We got up before six for a dawn patrol surf session. Got all packed up to leave as well. Graham got up to consider going with us. We visited briefly but he was pretty “fuzzy headed” from partying late and eventually decided to go back to bed. By the time we got to the waterfront of Durban it was closing in on 8 AM and we were surprised to find hundreds of people, perhaps thousands, out running, biking, surfing, body boarding, and generally just enjoying the lovely, warm spring morning. The surf lineup was packed so we drove north to take a look at some other spots. After much searching and not finding anything worthwhile we had to make a decision about our future: do we drive 2 hours back to the south beaches where we might find better surf, or do we continue on our journey northward, getting us closer to Mozambique or Victoria Falls. We decided we would go south and spend 4 or 5 days, then drive in a very “focused” manner through Botswana and on to Victoria Falls. However, Bob had me pull over just before we got on the highway. He was getting pretty burned out on the crowded resort beaches in and around Durban and we weren’t finding many waves anyway. I backed off the onramp, turned around and we drove north instead; another unscripted moment.

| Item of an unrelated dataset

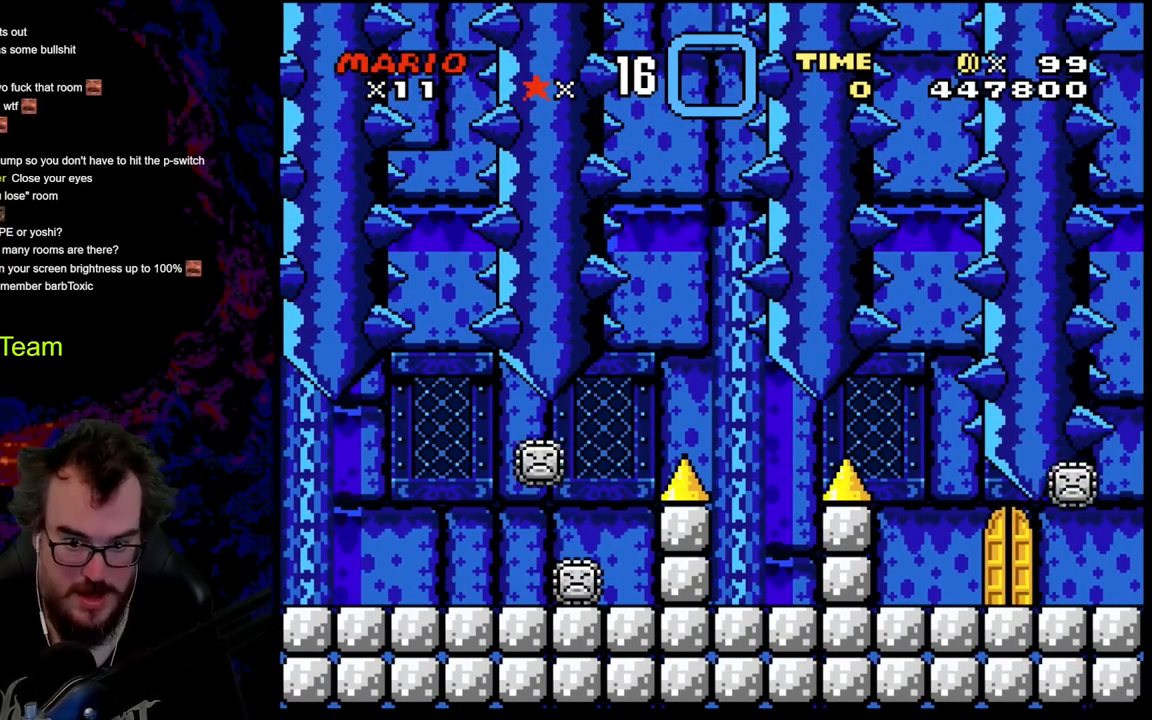
{"buttons": ["Y", "DPAD_UP"], "events": [[117, "DPAD_DOWN", "down"], [117, "DPAD_LEFT", "down"], [117, "DPAD_RIGHT", "up"], [150, "DPAD_DOWN", "up"], [233, "DPAD_UP", "down"], [367, "DPAD_UP", "up"], [400, "DPAD_LEFT", "up"], [467, "DPAD_UP", "down"]]}
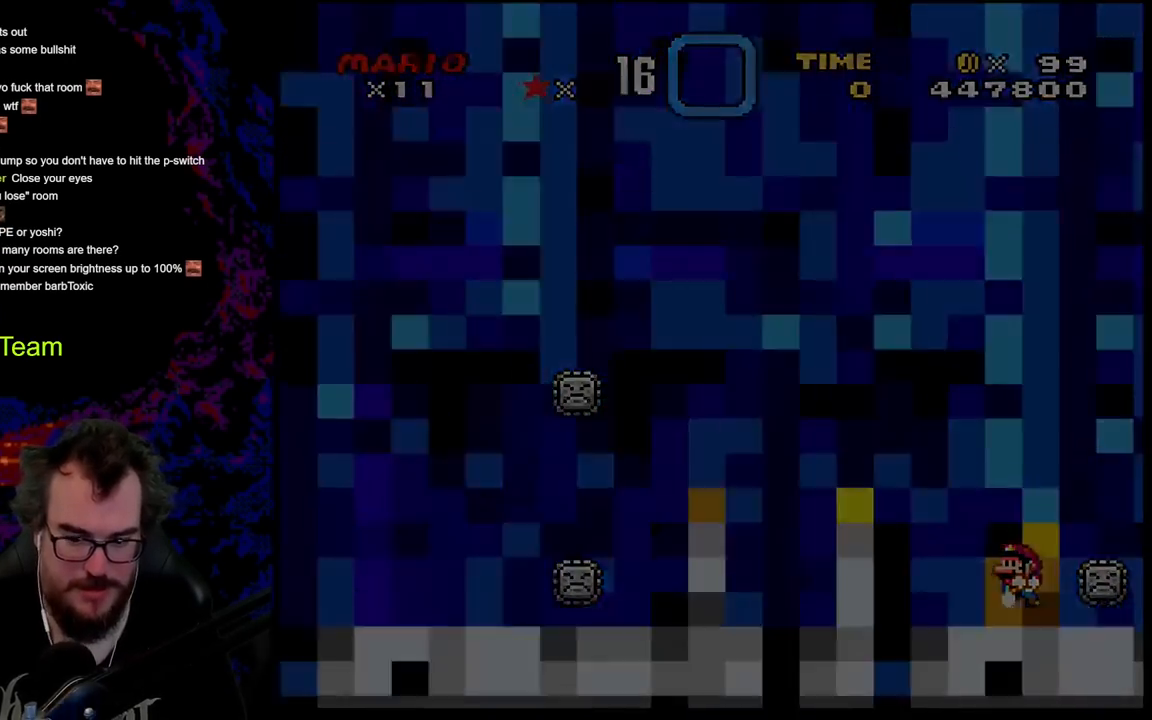
{"buttons": [], "events": [[133, "DPAD_UP", "up"], [317, "Y", "up"]]}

It was getting hot and the wind was picking up, though it wasn’t quite noon. We decided to find a good swimming beach and spend a couple of hours getting some exercise. After checking a few beaches we had to settle on one that was nice enough but this whole stretch of coast seems to be pretty rocky so it wasn’t great swimming. I swam a bit, then worked on getting some tan back, and read. Bob spent most of the time swimming and body boarding in the strong surf.

Our minds made up, we stocked up on groceries and jumped on the toll road in hopes of making it to St. Lucia, which is known for beautiful beaches, coral reefs, snorkeling, diving, and birding, but there doesn’t appear to be many, if any, surf opportunities. It got dark before we made it to St. Lucia so we got a room at a sort of backpackers place called Khumbulani Lodge. The brochure said it is rated by its guests as one of the best hostels in Zululand but I’m afraid this guest will have to disagree. It is really just a big house with lots of rooms but since they don’t serve breakfast it isn’t considered a B&B. We had the best room in the house since we were the only ones staying there, so at least it was pretty quiet. The “lodge” hasn’t had much attention since the 1970’s I’d guess, by looking at the furniture and fixtures and it would have to be a whole lot cleaner to get my stamp of approval. However, we did eventually get the water to work in our room (can’t drink the water here and their private tank was having troubles) so we took a bath and got a good night’s sleep in the queen bed that did not require the use of our personal bedding.